━━ TEXT PASSAGE

Lassana Bathily, from Mali, told people to go into the freezer during the attack on the kosher supermarket.

FRENCH AUTHORITIES HAVE honoured a Mali-born employee who saved lives at the kosher supermarket attacked by terrorists as a hero and granted him French citizenship.

Interior Minister Bernard Cazeneuve praised Muslim Lassana Bathily, 24, for his “courage” and “heroism” during a ceremony in the presence of Prime Minister Manuel Valls.

Cazeneuve said Bathily’s “act of humanity has become a symbol of an Islam of peace and tolerance.”

France Attacks Courage AP AP

“Tonight I’m very proud and deeply touched,” Bathily said with tears in his eyes, humbly stressing that he doesn’t consider himself a hero.

I am Lassana. I’ll stay true to myself.
People are all equal to me and skin colour isn’t a matter. France is the country of human rights.

Bathily was in the store’s underground stockroom when gunman Amedy Coulibaly burst in upstairs on January 9 and killed four people.

He turned off the stockroom’s freezer and hid a group of shoppers inside before sneaking out through a fire escape to speak to police and help them with their operation to free the 15 hostages and kill the attacker.

Bathily has lived in France since 2006. He had filed an application for French citizenship last year.

Court

Meanwhile, AFP reports that four men were to appear before a judge in France today to face possible charges of providing support to one of the Paris Islamist attackers.

The four men, aged 22, 25, 26 and 28, were among 12 people detained in police raids on Friday, a week after the jihadist attacks that left 17 people dead.

━━━━

*WRITTEN TASKS*:
1. Transcribe the stretch of the article on Lassana Bathily from "He turned off" through "Paris Islamist attackers.".
2. According to the article on Lassana Bathily, since what year has he lived in France?
3. Resume the article on Lassana Bathily after its final sentence.

━━ PROVIDED MATERIAL

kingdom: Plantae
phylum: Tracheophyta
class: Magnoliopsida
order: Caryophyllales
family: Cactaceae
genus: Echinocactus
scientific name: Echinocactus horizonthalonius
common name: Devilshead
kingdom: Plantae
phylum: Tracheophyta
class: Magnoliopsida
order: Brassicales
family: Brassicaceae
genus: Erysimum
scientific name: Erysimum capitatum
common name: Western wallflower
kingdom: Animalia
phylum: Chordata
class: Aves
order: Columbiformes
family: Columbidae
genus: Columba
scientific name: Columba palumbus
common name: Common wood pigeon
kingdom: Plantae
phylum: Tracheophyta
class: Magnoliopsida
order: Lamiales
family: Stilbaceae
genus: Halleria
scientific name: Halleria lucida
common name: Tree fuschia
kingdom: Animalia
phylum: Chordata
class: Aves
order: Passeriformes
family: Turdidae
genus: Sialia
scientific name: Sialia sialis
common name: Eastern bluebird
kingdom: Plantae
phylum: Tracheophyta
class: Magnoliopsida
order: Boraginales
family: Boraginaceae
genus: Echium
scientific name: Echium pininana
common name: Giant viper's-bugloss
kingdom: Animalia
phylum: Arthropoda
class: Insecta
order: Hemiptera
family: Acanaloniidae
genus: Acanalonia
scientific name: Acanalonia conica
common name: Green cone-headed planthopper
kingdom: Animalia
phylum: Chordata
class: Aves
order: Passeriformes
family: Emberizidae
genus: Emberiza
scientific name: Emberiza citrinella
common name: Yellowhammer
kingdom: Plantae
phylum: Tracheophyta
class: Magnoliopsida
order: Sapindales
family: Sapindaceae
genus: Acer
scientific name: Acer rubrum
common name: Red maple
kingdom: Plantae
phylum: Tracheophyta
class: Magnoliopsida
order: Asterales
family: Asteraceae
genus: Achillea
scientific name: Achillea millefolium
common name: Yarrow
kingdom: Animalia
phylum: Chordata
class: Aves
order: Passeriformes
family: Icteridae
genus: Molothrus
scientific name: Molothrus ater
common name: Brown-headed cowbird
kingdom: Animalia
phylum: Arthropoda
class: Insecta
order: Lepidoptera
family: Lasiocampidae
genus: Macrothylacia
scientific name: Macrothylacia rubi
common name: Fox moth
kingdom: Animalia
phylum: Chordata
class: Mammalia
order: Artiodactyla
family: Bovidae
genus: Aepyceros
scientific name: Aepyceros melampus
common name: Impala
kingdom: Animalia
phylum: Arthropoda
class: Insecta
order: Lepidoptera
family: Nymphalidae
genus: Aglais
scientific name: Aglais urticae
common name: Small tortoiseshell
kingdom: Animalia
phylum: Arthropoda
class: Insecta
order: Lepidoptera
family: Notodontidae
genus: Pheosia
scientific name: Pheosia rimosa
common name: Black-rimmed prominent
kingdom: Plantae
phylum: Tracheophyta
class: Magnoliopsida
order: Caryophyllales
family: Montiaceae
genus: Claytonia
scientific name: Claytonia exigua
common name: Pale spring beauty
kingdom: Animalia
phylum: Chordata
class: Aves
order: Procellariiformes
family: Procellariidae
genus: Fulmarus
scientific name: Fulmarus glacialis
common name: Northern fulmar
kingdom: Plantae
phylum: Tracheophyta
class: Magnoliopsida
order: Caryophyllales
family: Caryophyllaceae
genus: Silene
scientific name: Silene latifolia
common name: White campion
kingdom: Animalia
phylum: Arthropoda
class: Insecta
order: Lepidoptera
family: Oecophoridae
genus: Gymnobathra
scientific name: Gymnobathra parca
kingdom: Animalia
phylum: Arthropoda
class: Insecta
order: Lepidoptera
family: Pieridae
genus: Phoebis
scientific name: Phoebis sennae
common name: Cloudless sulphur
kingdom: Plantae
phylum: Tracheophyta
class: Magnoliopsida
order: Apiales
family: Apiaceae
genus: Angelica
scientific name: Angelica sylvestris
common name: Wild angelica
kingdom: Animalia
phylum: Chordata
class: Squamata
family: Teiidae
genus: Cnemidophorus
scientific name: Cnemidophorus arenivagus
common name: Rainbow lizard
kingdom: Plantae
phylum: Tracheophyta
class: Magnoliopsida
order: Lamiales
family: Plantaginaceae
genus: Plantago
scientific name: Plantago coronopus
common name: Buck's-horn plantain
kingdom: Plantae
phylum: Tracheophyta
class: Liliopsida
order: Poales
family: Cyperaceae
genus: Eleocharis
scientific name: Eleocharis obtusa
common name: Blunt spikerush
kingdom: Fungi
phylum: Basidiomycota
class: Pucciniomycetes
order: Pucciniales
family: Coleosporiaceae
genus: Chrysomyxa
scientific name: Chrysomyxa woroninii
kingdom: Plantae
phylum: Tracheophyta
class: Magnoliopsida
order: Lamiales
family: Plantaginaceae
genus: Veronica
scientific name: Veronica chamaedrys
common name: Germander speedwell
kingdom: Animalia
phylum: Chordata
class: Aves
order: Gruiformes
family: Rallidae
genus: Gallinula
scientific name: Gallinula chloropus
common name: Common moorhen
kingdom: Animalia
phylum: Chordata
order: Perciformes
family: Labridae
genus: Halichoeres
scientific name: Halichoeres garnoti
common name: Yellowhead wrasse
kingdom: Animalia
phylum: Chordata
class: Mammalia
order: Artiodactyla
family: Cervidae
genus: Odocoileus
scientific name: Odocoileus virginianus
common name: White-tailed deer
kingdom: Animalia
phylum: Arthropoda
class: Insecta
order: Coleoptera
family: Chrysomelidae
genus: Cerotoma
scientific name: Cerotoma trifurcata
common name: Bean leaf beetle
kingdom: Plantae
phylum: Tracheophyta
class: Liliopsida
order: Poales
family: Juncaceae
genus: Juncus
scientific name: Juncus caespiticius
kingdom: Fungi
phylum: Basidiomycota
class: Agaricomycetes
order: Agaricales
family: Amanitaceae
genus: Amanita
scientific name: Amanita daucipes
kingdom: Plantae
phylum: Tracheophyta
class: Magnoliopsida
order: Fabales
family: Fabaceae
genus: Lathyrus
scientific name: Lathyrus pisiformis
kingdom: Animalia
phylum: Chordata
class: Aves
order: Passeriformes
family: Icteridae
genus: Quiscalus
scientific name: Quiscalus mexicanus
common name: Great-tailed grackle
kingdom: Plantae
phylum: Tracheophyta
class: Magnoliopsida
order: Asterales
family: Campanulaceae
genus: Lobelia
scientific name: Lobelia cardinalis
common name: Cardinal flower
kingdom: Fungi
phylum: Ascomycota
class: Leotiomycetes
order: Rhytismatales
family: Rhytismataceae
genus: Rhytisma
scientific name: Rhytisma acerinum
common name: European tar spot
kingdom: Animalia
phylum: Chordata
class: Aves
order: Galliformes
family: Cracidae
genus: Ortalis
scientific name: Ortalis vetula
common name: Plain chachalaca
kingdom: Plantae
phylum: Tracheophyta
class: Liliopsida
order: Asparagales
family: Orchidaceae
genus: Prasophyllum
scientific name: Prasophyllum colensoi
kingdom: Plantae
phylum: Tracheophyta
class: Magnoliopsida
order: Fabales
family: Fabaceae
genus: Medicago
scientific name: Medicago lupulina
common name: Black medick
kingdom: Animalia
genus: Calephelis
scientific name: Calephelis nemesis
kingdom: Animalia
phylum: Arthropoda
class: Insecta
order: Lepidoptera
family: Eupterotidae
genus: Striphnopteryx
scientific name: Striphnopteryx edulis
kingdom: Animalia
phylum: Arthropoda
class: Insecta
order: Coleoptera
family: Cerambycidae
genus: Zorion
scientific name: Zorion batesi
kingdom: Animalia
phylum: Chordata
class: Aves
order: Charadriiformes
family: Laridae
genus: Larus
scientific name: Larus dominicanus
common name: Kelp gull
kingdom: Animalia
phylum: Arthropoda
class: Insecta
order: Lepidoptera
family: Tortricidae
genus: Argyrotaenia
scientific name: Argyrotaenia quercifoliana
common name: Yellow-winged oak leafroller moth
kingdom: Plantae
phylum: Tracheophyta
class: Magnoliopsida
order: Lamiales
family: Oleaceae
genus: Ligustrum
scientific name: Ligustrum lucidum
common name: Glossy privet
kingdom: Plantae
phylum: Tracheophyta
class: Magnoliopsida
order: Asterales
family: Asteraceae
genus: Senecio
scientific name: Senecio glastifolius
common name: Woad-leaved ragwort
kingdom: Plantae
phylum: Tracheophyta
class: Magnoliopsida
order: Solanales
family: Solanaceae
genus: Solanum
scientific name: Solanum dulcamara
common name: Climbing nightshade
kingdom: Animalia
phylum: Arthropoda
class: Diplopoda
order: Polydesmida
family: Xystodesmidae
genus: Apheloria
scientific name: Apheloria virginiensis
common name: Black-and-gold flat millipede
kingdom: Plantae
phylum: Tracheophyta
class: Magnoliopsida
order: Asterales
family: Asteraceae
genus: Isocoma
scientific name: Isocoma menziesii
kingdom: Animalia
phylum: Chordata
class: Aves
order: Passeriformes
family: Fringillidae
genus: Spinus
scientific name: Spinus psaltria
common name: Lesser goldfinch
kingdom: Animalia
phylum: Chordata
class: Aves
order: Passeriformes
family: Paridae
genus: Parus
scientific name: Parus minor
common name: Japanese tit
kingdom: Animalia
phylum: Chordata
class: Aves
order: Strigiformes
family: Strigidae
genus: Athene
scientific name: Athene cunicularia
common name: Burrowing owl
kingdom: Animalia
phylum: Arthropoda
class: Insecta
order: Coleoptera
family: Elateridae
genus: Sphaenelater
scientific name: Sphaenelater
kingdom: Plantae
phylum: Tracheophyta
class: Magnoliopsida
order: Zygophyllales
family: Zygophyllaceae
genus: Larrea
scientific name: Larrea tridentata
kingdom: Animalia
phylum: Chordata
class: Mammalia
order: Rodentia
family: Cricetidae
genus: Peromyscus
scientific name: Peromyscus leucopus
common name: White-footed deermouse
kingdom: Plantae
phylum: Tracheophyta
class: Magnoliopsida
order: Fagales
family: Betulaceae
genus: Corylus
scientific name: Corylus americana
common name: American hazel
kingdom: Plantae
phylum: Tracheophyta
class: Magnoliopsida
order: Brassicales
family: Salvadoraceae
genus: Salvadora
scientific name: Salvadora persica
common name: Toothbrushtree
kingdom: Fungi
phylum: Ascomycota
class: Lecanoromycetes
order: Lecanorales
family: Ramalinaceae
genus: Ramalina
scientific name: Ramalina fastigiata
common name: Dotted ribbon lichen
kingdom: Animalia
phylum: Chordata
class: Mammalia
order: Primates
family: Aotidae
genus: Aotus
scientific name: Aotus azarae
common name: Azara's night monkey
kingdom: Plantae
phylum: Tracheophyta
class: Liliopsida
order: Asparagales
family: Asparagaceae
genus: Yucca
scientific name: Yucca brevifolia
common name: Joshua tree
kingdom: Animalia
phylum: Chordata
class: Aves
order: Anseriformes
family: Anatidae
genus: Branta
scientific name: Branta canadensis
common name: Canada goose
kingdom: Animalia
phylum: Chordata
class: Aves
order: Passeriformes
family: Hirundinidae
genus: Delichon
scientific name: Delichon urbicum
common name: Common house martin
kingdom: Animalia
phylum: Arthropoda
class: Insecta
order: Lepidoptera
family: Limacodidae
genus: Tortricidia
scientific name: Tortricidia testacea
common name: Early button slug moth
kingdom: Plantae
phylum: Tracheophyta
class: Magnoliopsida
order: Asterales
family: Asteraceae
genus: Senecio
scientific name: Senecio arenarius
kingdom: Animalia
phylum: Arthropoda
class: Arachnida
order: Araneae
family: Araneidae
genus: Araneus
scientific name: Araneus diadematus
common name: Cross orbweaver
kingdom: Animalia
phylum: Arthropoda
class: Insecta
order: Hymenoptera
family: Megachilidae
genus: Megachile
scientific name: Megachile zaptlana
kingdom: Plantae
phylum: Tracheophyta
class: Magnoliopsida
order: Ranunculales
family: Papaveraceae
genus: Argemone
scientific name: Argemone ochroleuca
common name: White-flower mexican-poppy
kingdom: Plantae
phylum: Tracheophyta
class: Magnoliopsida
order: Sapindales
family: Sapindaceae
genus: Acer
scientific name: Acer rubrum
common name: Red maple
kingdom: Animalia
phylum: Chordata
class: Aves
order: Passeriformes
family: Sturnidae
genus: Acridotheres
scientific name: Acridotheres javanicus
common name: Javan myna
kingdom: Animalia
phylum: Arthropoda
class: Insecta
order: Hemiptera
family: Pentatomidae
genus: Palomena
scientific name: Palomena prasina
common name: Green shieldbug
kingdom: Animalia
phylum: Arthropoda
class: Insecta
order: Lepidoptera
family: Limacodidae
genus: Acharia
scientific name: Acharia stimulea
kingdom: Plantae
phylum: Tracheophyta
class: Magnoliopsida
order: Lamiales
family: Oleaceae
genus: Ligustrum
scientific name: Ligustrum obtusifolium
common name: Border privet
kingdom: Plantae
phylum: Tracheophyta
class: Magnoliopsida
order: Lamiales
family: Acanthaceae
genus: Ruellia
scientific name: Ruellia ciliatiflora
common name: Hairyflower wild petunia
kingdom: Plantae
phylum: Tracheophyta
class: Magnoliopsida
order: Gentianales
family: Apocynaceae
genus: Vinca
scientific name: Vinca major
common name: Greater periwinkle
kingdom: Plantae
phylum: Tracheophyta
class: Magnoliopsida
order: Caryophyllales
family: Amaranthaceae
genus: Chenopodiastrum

━━━━

*TASK RESULTS*:
1.
He turned off the stockroom’s freezer and hid a group of shoppers inside before sneaking out through a fire escape to speak to police and help them with their operation to free the 15 hostages and kill the attacker.

Bathily has lived in France since 2006. He had filed an application for French citizenship last year.

Court

Meanwhile, AFP reports that four men were to appear before a judge in France today to face possible charges of providing support to one of the Paris Islamist attackers.

2. Since 2006.

3.
Three of the women detained in the raids were freed on Saturday and five people were released overnight Tuesday, the Paris prosecutors’ office said.

The remaining four will later face an anti-terrorist judge who will decide whether to charge them with providing logistical support to one of the Paris attackers, Amedy Coulibaly.

Coulibaly took hostages at a kosher supermarket in eastern Paris on 9 January in a raid that left four dead. He is also suspected of shooting dead a policewoman the previous day just outside southern Paris.

He claimed to have acted in concert with Cherif and Said Kouachi, brothers who began the three days of Paris attacks on 7 January when they burst into the offices of the Charlie Hebdo, mowing down 12 people in revenge for cartoons lampooning the Prophet Mohammed.

The Paris attacks deeply shocked the country, prompting several million to pour onto the streets for rallies, and sparked an outpouring of international support for France.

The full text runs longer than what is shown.